Since Geithner was speaking as an administration and not campaign official, the name of the presumptive Republican presidential nominee, Mitt Romney, or certain congressional Republicans, went unspoken.
Republicans were less circumspect, however. Lanhee Chen, the Romney campaign's policy director, said in a statement:
"Today's report reminds us that Medicare must be reformed and strengthened or it will soon collapse. It also reminds us that President Obama continues to play shell games with the health care of our seniors, taking hundreds of billions from Medicare to spend on Obamacare and now using a bogus experiment to conceal the damage until after the election. President Obama has offered no serious plan of his own, preferring instead to attack and point fingers over problems he refuses to address. Mitt Romney has a comprehensive plan to preserve Medicare for today's seniors while ensuring that it remains strong for future generations."
Speaker John Boehner (R-OH) also singled out the president as well as congressional Democrats in a statement:
"Today's report confirms what Republicans have long said: The biggest threat to Medicare and Social Security is doing nothing, and the refusal of the White House and congressional Democrats to address our fiscal challenges will have devastating consequences for America's seniors. Last year, we had an opportunity to begin to deal with our debt crisis and help save Social Security and Medicare for future generations of seniors, but the president lost his courage, moved the goalposts and demanded tax increases on small business job creators. The nation needs leaders who understand how our economy works; who understand we can't tax our way back to prosperity; who have the courage needed to confront our nation's serious problems.
Rep. Paul Ryan (R-WI), the House Budget Committee chairman whose controversial proposals for entirely remaking the entitlement programs, also used the reports as a chance to claim vindication for his approach and chide President Obama:
"... In the heart of their retirement, current seniors are scheduled to be hit with a 25 percent across-the-board benefit cut when Social Security's trust funds are exhausted. Meanwhile, Medicare's looming insolvency puts at risk the critical access to care that seniors have come to expect from this important program.
"Rather than work together to advance solutions, the president has opted to play politics with seniors' care. The President and his party's leaders continue to distort efforts to save and strengthen Medicare in an effort to distract seniors from the consequences of their health care law.
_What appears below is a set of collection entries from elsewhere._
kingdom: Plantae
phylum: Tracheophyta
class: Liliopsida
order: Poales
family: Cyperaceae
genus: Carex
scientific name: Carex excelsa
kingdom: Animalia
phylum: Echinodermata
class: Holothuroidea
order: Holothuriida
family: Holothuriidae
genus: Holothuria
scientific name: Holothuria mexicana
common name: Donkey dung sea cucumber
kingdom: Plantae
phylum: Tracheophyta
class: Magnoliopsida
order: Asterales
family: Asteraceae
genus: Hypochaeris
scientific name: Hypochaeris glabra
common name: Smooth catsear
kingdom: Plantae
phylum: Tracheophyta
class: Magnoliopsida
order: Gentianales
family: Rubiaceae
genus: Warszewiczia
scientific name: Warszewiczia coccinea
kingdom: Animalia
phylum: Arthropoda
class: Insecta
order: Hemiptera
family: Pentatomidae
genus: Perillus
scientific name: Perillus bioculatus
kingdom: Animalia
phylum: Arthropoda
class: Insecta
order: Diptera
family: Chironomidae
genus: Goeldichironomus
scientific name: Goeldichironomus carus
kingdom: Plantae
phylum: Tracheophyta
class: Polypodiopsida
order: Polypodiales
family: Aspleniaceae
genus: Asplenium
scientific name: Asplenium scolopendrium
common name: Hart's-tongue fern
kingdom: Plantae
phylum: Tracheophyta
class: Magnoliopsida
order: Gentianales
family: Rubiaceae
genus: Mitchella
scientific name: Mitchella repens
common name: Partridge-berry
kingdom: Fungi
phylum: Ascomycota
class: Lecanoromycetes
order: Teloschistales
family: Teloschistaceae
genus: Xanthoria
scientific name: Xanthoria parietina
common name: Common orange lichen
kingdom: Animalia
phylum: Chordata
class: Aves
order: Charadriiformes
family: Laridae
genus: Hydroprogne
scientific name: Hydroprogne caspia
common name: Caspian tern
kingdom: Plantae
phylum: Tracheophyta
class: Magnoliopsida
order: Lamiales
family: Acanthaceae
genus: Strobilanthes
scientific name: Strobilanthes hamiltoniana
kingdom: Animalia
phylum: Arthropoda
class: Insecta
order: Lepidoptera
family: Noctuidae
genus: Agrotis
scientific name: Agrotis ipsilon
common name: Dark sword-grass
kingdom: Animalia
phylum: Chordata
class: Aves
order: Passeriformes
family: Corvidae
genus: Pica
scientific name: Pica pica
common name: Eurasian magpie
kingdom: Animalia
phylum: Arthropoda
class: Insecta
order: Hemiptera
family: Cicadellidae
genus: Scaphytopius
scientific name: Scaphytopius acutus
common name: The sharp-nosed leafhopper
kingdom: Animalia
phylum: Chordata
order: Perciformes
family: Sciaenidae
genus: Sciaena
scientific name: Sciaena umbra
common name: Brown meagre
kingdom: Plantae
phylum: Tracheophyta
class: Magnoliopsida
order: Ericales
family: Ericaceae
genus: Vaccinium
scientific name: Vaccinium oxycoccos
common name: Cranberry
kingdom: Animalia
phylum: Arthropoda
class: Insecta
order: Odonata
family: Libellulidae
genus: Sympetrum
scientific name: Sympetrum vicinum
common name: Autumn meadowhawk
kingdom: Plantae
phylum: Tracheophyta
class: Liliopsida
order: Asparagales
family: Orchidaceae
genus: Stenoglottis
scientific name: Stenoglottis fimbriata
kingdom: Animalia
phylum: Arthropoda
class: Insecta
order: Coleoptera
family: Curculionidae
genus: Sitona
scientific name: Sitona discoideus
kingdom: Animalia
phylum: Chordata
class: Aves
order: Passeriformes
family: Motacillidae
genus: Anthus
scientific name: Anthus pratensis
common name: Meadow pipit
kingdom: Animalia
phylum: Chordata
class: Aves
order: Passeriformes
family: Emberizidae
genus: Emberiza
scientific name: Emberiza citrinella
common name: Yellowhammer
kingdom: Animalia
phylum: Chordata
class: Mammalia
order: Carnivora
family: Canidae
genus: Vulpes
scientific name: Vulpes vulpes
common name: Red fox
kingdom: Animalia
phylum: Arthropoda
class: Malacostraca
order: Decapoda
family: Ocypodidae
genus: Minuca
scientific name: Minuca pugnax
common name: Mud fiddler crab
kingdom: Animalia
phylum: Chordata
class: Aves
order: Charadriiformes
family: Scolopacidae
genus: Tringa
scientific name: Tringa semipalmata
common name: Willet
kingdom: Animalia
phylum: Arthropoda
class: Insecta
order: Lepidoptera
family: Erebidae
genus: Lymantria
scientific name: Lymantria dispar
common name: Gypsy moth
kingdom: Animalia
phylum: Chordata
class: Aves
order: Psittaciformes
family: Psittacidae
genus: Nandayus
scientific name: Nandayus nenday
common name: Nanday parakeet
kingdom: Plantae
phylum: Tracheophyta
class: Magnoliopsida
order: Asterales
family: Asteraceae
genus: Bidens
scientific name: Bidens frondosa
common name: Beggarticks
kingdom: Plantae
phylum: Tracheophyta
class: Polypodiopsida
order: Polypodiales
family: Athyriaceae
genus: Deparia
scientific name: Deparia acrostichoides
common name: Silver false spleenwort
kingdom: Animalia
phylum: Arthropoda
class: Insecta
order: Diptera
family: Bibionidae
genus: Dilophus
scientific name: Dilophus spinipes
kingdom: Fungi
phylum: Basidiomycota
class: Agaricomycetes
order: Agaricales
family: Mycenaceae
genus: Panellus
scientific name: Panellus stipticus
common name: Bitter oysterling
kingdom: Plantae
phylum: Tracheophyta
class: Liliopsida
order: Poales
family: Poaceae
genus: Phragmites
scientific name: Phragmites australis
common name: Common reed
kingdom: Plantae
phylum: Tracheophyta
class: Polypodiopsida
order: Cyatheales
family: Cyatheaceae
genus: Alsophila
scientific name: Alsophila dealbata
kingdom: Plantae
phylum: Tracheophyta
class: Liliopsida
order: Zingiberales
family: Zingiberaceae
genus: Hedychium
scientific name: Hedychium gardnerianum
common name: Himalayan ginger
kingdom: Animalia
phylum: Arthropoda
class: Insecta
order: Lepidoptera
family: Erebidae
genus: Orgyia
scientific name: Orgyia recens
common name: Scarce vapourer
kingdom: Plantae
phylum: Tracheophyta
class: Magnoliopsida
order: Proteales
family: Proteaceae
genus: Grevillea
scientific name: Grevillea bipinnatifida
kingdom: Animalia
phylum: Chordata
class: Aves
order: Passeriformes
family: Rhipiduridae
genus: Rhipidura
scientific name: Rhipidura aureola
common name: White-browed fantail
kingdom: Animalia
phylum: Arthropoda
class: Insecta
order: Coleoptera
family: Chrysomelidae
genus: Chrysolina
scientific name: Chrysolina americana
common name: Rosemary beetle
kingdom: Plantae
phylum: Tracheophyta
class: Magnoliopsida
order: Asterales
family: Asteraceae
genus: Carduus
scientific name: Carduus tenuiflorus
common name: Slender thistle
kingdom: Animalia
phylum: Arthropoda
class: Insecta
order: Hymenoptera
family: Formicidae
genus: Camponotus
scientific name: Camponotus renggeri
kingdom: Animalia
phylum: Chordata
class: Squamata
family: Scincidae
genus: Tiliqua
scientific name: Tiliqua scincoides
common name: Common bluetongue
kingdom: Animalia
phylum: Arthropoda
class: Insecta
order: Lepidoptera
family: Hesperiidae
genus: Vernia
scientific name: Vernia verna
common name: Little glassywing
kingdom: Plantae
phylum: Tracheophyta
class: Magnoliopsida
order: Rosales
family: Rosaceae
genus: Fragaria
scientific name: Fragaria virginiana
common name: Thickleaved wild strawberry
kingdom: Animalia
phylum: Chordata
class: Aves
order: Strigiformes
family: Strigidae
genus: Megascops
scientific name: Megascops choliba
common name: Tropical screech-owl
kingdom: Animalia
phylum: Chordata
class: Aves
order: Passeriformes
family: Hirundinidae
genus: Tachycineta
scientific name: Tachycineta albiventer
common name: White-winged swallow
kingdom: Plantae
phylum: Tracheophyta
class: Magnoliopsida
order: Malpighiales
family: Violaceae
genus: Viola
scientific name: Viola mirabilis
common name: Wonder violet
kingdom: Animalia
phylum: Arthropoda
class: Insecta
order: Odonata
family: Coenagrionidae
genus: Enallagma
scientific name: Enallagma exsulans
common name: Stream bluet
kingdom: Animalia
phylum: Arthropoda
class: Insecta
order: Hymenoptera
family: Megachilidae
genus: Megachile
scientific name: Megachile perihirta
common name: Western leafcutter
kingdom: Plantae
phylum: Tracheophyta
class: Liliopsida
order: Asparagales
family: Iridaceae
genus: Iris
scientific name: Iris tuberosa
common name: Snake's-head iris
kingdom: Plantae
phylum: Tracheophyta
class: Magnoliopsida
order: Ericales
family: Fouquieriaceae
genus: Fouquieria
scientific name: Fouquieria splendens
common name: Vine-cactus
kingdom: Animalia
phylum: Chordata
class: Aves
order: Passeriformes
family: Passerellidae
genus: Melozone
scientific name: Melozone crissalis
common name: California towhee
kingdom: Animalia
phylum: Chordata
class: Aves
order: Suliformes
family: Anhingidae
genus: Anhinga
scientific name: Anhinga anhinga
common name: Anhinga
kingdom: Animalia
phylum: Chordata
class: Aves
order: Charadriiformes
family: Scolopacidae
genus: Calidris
Ryan has become a foil for Obama and other Democrats who have used his plan to change Social Security into a voucher program for future seniors as a way to make many voters view congressional Republicans as a threat to the continued existence of popular program that's nearly 80 years old.
Regardless of which side of the ideological divide observers were on, there was agreement that something had to be done even if that's where any consensus ended.
What seemed safe to say, however, was that it was virtually impossible that anything would be done this of all years with presidential and congressional campaigns raging.